*** Opening INPUT RECORDS ***

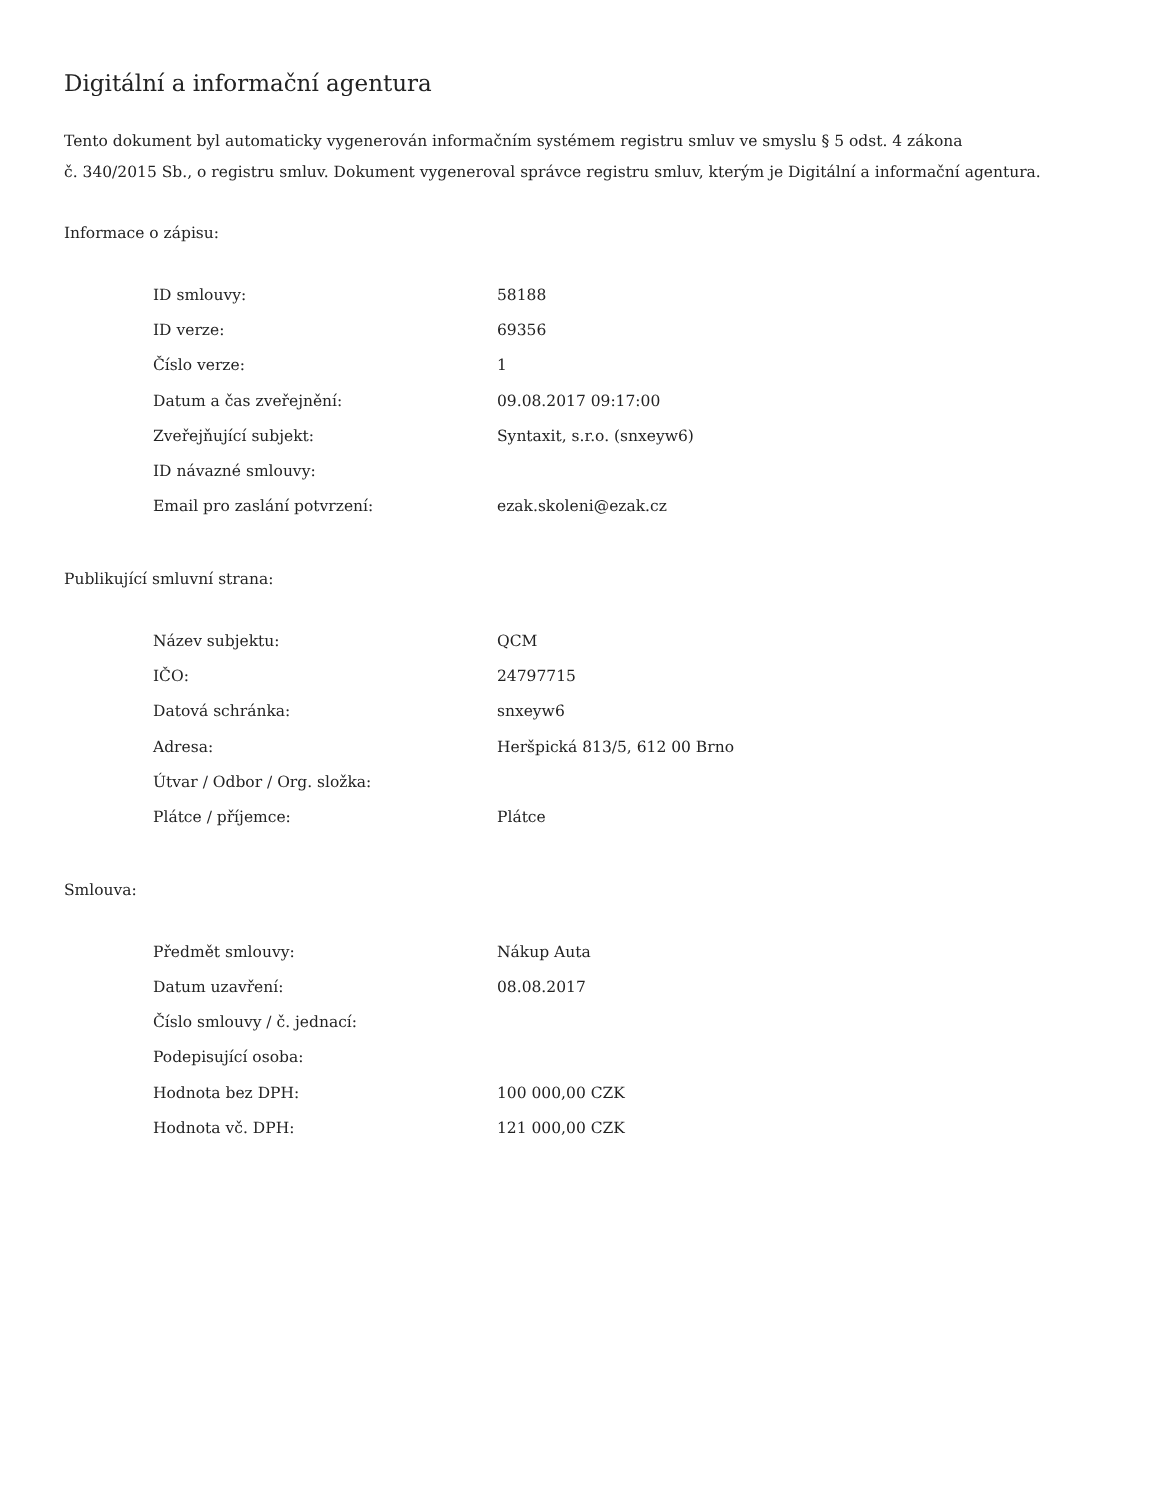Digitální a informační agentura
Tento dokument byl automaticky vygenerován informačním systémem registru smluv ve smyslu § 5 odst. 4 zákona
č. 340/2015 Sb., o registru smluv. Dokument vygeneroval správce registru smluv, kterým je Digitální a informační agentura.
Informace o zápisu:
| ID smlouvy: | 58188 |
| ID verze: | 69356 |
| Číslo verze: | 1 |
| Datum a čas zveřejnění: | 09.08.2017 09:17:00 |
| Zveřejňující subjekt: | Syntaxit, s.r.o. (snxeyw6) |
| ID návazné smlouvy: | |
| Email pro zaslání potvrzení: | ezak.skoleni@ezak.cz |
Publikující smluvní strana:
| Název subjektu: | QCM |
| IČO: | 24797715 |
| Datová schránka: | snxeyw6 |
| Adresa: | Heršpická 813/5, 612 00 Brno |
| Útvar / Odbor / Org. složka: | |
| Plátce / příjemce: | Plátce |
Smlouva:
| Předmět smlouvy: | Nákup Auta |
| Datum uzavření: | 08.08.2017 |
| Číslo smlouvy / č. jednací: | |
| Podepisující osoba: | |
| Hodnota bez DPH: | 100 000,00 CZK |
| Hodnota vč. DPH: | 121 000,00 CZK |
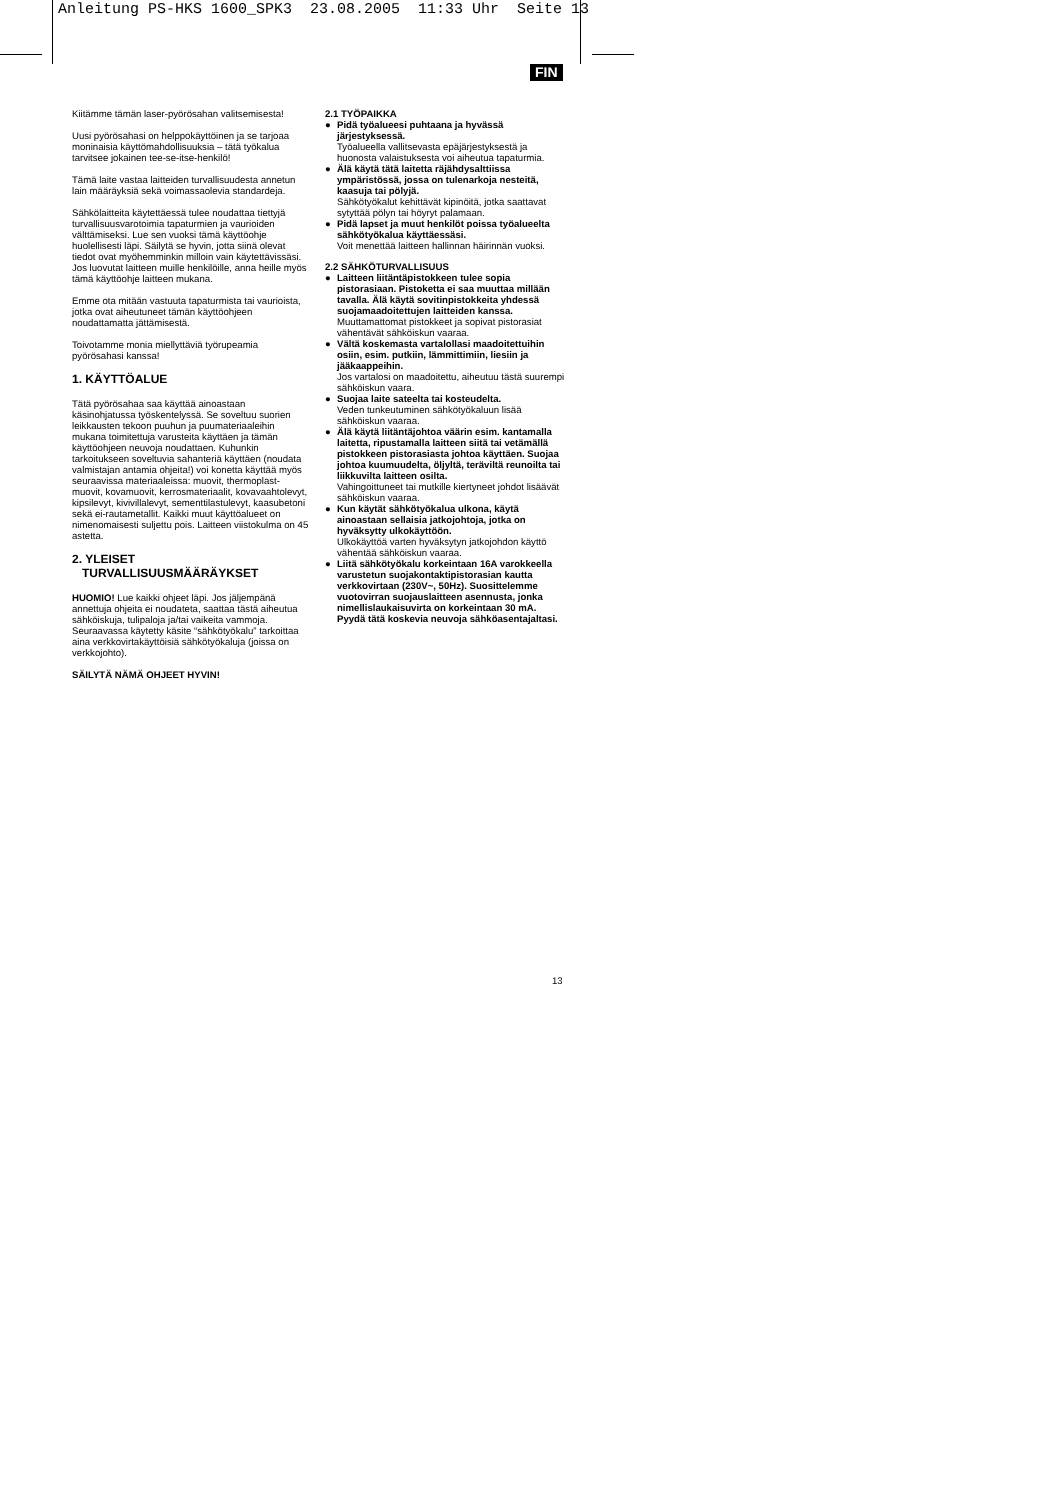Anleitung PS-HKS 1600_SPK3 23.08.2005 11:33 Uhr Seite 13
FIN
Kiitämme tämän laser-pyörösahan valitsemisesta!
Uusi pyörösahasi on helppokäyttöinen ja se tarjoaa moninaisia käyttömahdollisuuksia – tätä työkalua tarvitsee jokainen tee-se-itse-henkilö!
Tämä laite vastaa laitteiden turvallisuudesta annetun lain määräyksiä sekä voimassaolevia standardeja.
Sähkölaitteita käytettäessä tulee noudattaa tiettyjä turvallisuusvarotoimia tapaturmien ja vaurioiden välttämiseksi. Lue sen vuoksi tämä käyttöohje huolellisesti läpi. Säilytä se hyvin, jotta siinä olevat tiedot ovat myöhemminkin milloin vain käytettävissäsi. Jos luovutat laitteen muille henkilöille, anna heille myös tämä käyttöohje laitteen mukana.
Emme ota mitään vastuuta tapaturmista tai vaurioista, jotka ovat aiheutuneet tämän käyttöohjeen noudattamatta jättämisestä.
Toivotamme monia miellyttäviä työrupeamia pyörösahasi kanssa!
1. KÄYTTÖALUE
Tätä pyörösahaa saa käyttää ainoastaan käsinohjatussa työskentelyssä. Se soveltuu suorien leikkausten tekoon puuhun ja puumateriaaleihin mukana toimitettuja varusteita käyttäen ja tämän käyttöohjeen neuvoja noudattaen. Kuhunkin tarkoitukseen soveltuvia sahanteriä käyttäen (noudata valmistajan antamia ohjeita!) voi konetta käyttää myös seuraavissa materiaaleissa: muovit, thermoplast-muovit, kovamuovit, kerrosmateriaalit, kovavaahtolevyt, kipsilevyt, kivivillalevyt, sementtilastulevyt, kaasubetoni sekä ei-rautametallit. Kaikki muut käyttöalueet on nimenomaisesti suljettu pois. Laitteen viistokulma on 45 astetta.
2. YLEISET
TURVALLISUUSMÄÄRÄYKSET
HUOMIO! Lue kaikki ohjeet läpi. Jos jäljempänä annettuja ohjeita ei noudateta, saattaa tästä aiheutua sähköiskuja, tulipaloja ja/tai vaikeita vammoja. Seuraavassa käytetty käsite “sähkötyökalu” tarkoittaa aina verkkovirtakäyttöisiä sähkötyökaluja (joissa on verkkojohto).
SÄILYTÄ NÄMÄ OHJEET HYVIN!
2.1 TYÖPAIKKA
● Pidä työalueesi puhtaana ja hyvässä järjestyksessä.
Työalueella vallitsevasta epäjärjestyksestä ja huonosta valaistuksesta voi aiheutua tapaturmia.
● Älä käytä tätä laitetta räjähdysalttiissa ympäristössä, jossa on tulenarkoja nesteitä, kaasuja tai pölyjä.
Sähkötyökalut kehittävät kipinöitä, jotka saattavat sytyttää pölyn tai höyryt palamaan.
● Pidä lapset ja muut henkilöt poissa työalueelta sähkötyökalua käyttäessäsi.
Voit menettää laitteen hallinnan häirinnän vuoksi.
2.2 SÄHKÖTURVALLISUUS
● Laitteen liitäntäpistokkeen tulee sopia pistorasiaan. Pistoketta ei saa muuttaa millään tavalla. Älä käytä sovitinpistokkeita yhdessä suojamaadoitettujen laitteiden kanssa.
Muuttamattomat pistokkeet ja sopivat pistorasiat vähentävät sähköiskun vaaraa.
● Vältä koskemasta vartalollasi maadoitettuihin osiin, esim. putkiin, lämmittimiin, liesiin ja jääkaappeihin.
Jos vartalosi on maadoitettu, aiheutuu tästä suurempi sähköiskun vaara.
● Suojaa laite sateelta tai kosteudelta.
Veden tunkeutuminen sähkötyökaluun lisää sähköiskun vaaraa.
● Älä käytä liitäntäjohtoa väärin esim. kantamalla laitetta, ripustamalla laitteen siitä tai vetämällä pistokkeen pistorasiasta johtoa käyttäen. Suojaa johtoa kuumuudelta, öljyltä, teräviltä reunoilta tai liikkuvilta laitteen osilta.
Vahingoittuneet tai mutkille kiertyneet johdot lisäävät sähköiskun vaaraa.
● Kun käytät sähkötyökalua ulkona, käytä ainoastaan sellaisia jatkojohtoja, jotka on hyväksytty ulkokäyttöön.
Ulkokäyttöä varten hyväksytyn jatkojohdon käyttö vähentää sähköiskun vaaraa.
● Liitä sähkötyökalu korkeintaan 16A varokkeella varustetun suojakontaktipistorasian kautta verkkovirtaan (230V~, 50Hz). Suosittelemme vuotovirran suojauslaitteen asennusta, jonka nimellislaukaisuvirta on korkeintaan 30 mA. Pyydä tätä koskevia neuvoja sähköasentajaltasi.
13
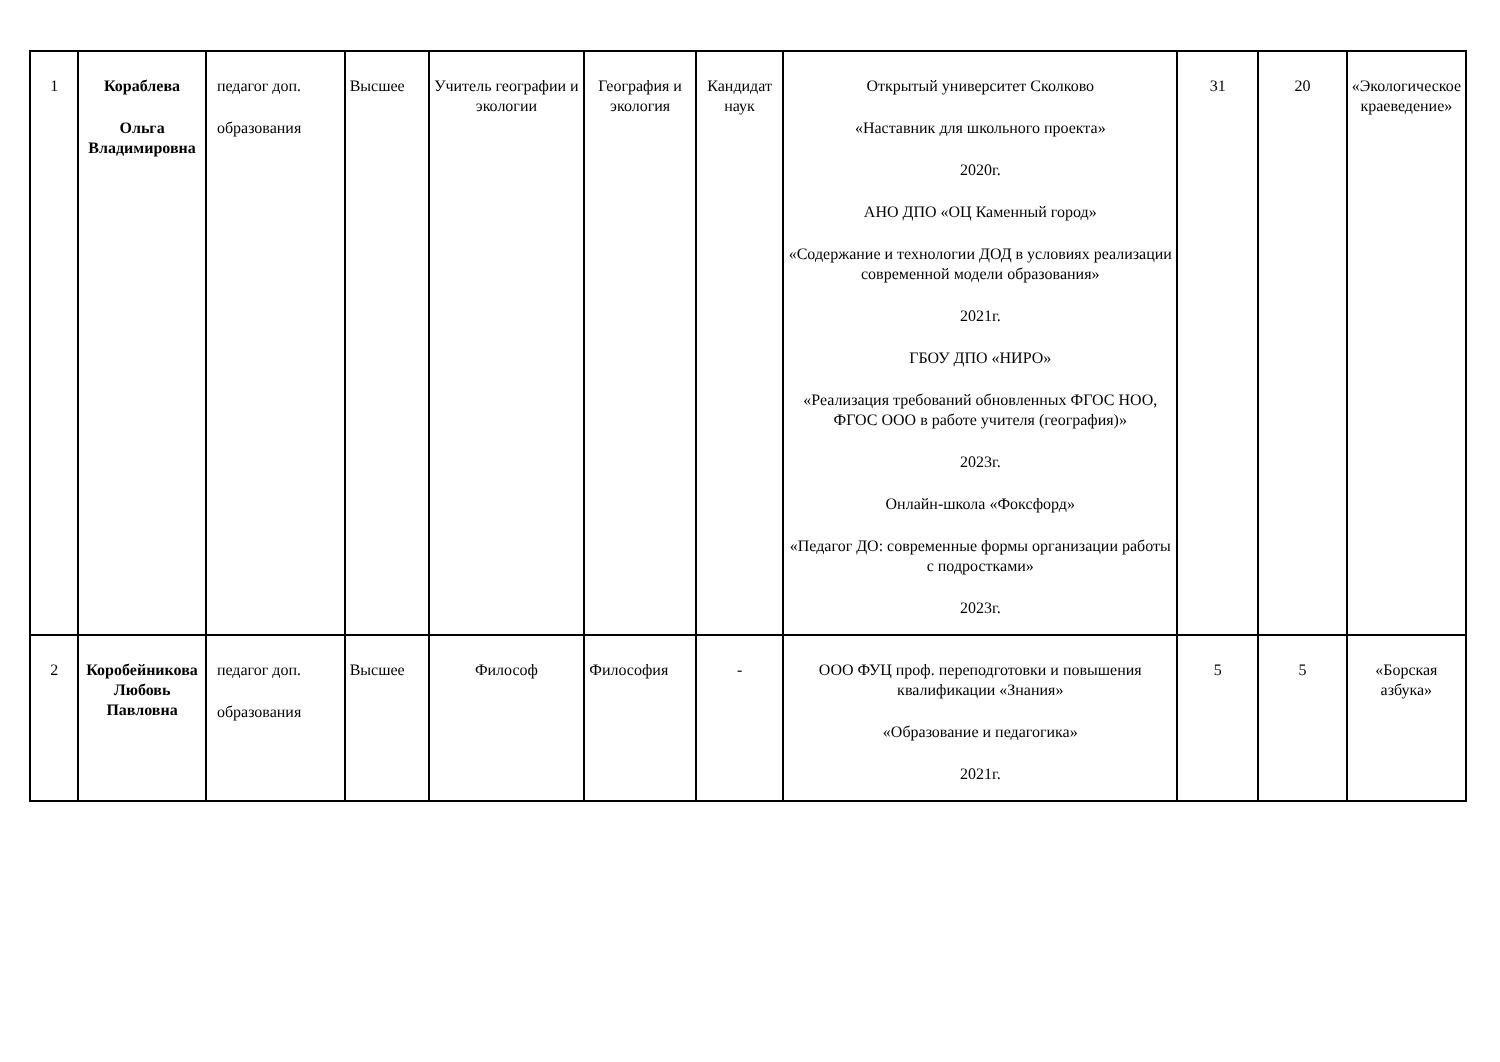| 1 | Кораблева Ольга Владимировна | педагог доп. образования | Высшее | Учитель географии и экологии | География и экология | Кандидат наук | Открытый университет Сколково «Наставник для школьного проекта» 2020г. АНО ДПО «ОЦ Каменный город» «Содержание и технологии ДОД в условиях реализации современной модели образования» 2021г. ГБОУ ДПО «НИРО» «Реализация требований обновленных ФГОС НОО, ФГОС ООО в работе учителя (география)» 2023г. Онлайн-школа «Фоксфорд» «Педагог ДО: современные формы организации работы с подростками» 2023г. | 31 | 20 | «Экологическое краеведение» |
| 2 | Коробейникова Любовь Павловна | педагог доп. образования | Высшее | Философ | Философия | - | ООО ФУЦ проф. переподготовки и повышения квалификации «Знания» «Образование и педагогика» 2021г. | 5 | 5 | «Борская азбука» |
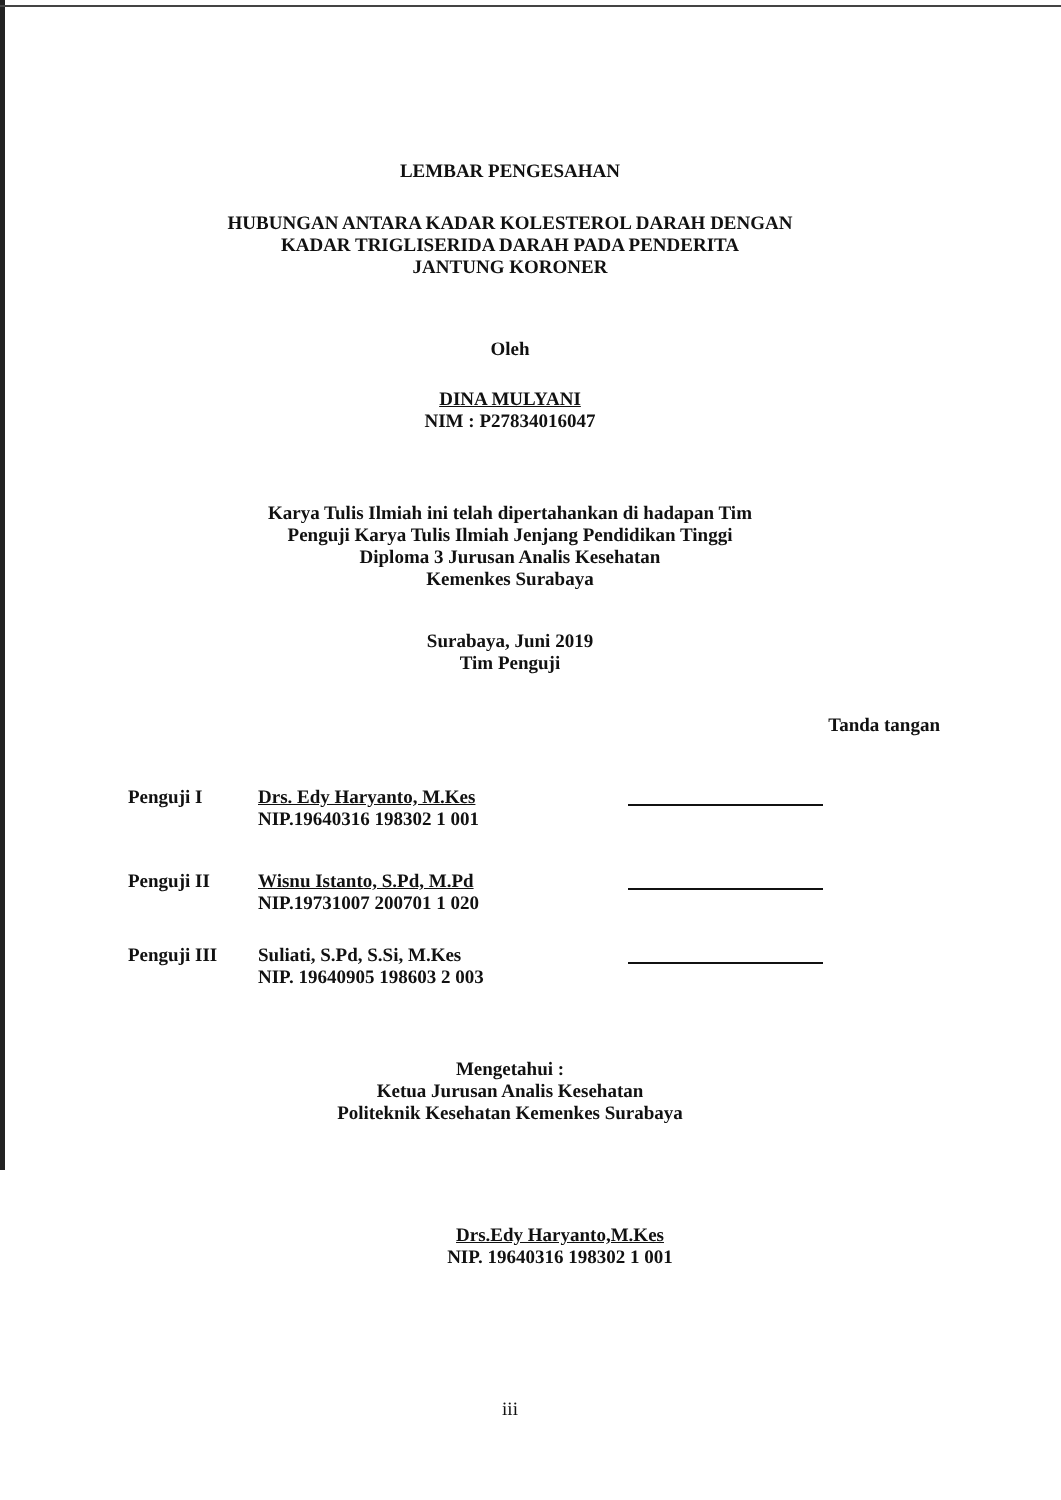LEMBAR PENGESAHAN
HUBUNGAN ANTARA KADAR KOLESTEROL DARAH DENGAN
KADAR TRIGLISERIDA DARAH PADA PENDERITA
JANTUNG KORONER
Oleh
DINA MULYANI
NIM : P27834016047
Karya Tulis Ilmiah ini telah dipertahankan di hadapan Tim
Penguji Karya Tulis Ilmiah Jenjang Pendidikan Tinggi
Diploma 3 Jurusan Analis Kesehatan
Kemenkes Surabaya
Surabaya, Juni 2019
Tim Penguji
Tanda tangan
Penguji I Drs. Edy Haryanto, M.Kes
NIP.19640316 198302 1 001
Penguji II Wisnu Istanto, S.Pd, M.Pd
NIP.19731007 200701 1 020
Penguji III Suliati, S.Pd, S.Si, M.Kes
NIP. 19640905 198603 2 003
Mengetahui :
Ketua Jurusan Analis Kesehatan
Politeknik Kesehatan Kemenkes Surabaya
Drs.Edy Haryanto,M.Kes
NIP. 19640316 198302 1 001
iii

*** Closing INPUT RECORDS ***

→ TASK GOAL:
Retype only the stretch of lines above starting at the one with "Emme ota mitään" and stopping at the one with "1. KÄYTTÖALUE", exactly as written, with both kept.

→ OUTPUT:
Emme ota mitään vastuuta tapaturmista tai vaurioista, jotka ovat aiheutuneet tämän käyttöohjeen noudattamatta jättämisestä.
Toivotamme monia miellyttäviä työrupeamia pyörösahasi kanssa!
1. KÄYTTÖALUE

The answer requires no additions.